**Work required:** Repeat each entry word for word. Leave any images out of the copy.

**Provided information:**
- Opening Delimiter -
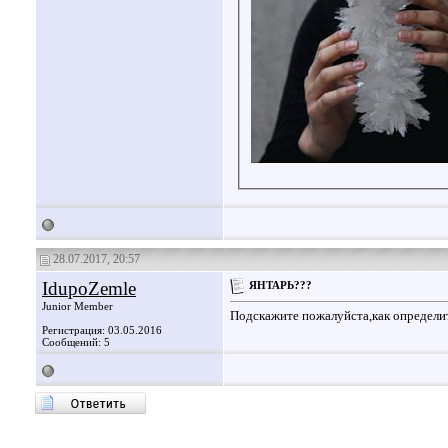
28.07.2017, 20:57
IdupoZemle
ЯНТАРЬ???
Junior Member
Подскажите пожалуйста,как определи
Регистрация: 03.05.2016
Сообщений: 5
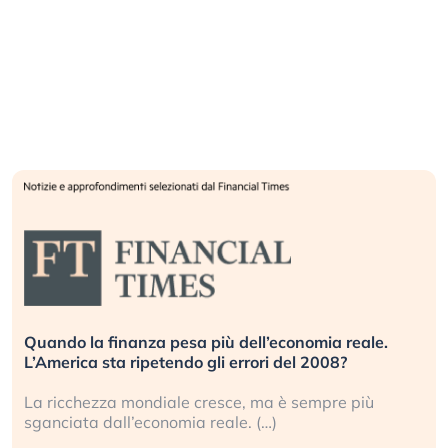
Quando la finanza pesa più dell’economia reale.
L’America sta ripetendo gli errori del 2008?
La ricchezza mondiale cresce, ma è sempre più
sganciata dall’economia reale. (…)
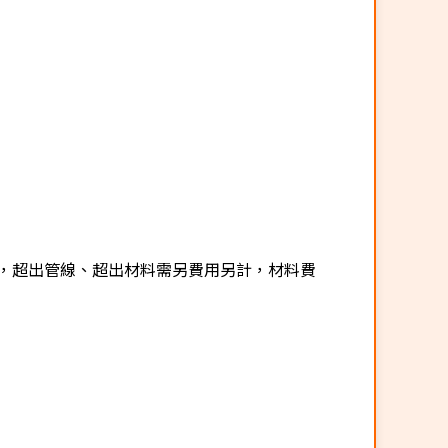
，超出管線、超出材料需另費用另計，材料費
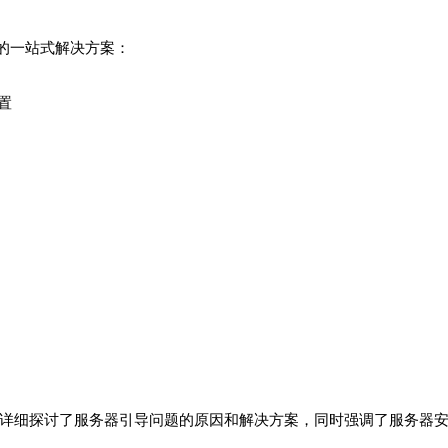
的一站式解决方案：
置
题，详细探讨了服务器引导问题的原因和解决方案，同时强调了服务器安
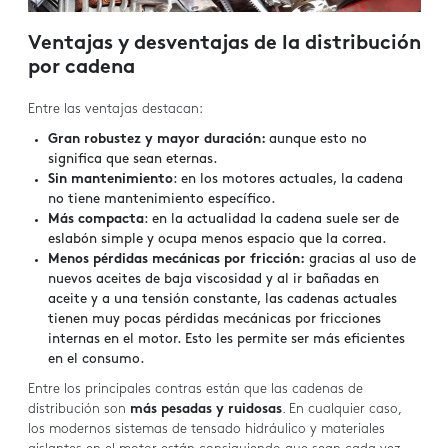
Ventajas y desventajas de la distribución
por cadena
Entre las ventajas destacan:
Gran robustez y mayor duración:
aunque esto no
significa que sean eternas.
Sin mantenimiento
: en los motores actuales, la cadena
no tiene mantenimiento específico.
Más compacta
: en la actualidad la cadena suele ser de
eslabón simple y ocupa menos espacio que la correa.
Menos pérdidas mecánicas por fricción:
gracias al uso de
nuevos aceites de baja viscosidad y al ir bañadas en
aceite y a una tensión constante, las cadenas actuales
tienen muy pocas pérdidas mecánicas por fricciones
internas en el motor. Esto les permite ser más eficientes
en el consumo.
Entre los principales contras están que las cadenas de
distribución son
más pesadas y ruidosas
. En cualquier caso,
los modernos sistemas de tensado hidráulico y materiales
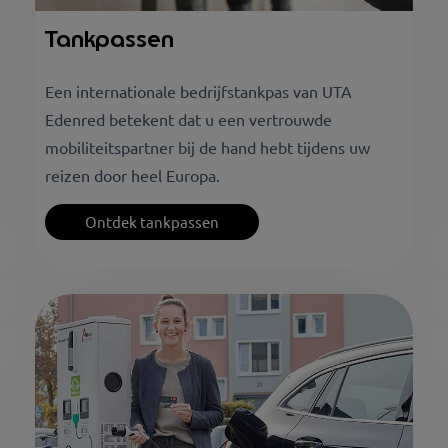
Tankpassen
Een internationale bedrijfstankpas van UTA
Edenred betekent dat u een vertrouwde
mobiliteitspartner bij de hand hebt tijdens uw
reizen door heel Europa.
Ontdek tankpassen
- Closing Delimiter -
**Response to this exercise:**
28.07.2017, 20:57
IdupoZemle
ЯНТАРЬ???
Junior Member
Подскажите пожалуйста,как определи
Регистрация: 03.05.2016
Сообщений: 5
Quando la finanza pesa più dell’economia reale.
L’America sta ripetendo gli errori del 2008?
La ricchezza mondiale cresce, ma è sempre più
sganciata dall’economia reale. (…)
，超出管線、超出材料需另費用另計，材料費
的一站式解决方案：
置
题，详细探讨了服务器引导问题的原因和解决方案，同时强调了服务器安
Ventajas y desventajas de la distribución
por cadena
Entre las ventajas destacan:
Gran robustez y mayor duración:
aunque esto no
significa que sean eternas.
Sin mantenimiento
: en los motores actuales, la cadena
no tiene mantenimiento específico.
Más compacta
: en la actualidad la cadena suele ser de
eslabón simple y ocupa menos espacio que la correa.
Menos pérdidas mecánicas por fricción:
gracias al uso de
nuevos aceites de baja viscosidad y al ir bañadas en
aceite y a una tensión constante, las cadenas actuales
tienen muy pocas pérdidas mecánicas por fricciones
internas en el motor. Esto les permite ser más eficientes
en el consumo.
Entre los principales contras están que las cadenas de
distribución son
más pesadas y ruidosas
. En cualquier caso,
los modernos sistemas de tensado hidráulico y materiales
Tankpassen
Een internationale bedrijfstankpas van UTA
Edenred betekent dat u een vertrouwde
mobiliteitspartner bij de hand hebt tijdens uw
reizen door heel Europa.
Ontdek tankpassen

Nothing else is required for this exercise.